Kara runs, memorizing yet more helpful Samoan phrases for the single traveler. Tu'u atu lou ma:navaga mulimuli: "Give your last breath." Mo le fatu o le taua: "To the seed of war." Ta:tou fai fa'atasi 'uma: "So say we all."
The door closes on Tigh, inside the launch tube; Galen nods at him, all black humor wiped from his sad, young eyes: Keep the faith. Tigh faces the closed door, his back to the night and to the firmament and to his death. Lee watches him silently.
Up in the sky, Gaius tries to get through: "Brute force did not work for you on New Caprica. It didn't work for you on the Algae Planet. So why is it gonna work for you now?" Three thinks, and mourns; the pain is how we learn. "Imagine a black stone and a white stone," he's saying, "And the space between them."
In that space, Kara runs.
Tigh waits. Lee swallows his heart. "Give me the key," he says, and Dualla does. The board goes red. The lights flash. Tigh doesn't look; Lee nearly weeps.
Kara runs. She should be in like Georgia by now.
Three is stricken; Eight is unsure as she confirms weapons lock on the civilian ships. Three is worried; the launch tube board is green. Tigh finally looks at him: "What are you waiting for, Apollo? Do it!" And Kara finally runs in, breathless and terrified, for all of them, and all of us. For Saul and for Sam and for Galen, she has run. "Lee, stop! Stop, stop!" She turns the key in his hand. "Those three frakkin' Cylons just gave us Earth!"
They stare at Saul through the glass; Saul stares back. Tell me chair.
JUST GET CONVINCED ALREADY, PART 1
On the hangar deck -- while, I guess, the Cylons just kind of sit tight and think about some stuff, or just chat about stepping back from the brink of a fourth nuclear annihilation of humanity, or like answer their emails -- Lee watches the Viper's needle; how it goes around and around. "Well, it's a Colonial emergency locator signal. And no other wireless in the Fleet is picking this up?" Kara nods: Gaeta confirmed it, the channel's otherwise empty. "It's gotta be a signal from Earth," she says, which Lee pronounces "reaching" because suddenly he's going to Scully of all people Kara Thrace. I mean, I guess I can see that now that he's pretty much the President and the Admiral for the next hour or two he's getting hardcore and suddenly empirical or whatever, but maybe that's reaching too.
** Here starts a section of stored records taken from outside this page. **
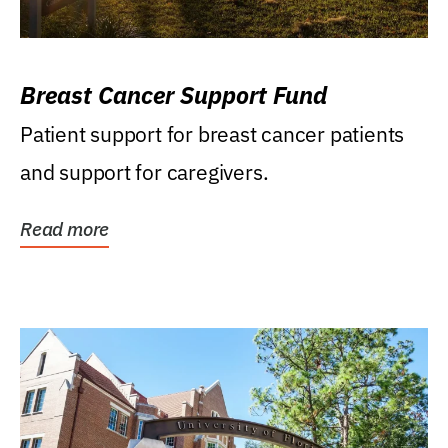
Breast Cancer Support Fund
Patient support for breast cancer patients
and support for caregivers.
Read more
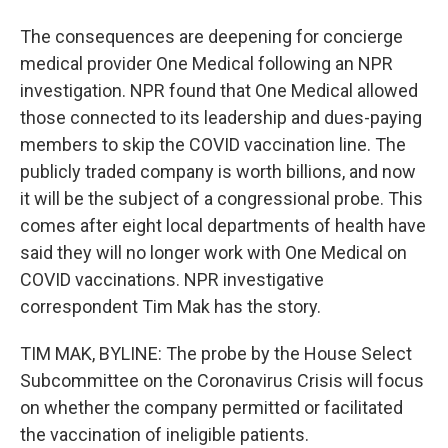
The consequences are deepening for concierge
medical provider One Medical following an NPR
investigation. NPR found that One Medical allowed
those connected to its leadership and dues-paying
members to skip the COVID vaccination line. The
publicly traded company is worth billions, and now
it will be the subject of a congressional probe. This
comes after eight local departments of health have
said they will no longer work with One Medical on
COVID vaccinations. NPR investigative
correspondent Tim Mak has the story.
TIM MAK, BYLINE: The probe by the House Select
Subcommittee on the Coronavirus Crisis will focus
on whether the company permitted or facilitated
the vaccination of ineligible patients.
Then, then, the thing I hate most in the entire universe of television, where it Makes Sense Don't It, and basically what I am not recapping in this paragraph as Lee climbs down out of the magical mystery Viper is Kara recapping the entire torturous history of her whole thing with the dying and the Earth and the visions and the painting and the Hybrid and whatever, and Lee -- again, out of nowhere -- goes, I'm not kidding: "And now we're starting to get messages from the beyond." All snide. As though he has never seen one second of this goddamn show, he says this. Dude, we've been getting "messages from the beyond" since before the show started, and you know that. You committed sedition and led a mutiny that split the Fleet in thirds and turned you against your own father because of them, you visited Kara in the brig a few episodes ago to congratulate her on them, and then admitted your own self that you were leaving the military and embarking on a political career out of nowhere because of them. Of all the bastards on this show to be the straw-man for this scene, I ask you. For being such a good Apollo episode this sure is a shitty Apollo episode.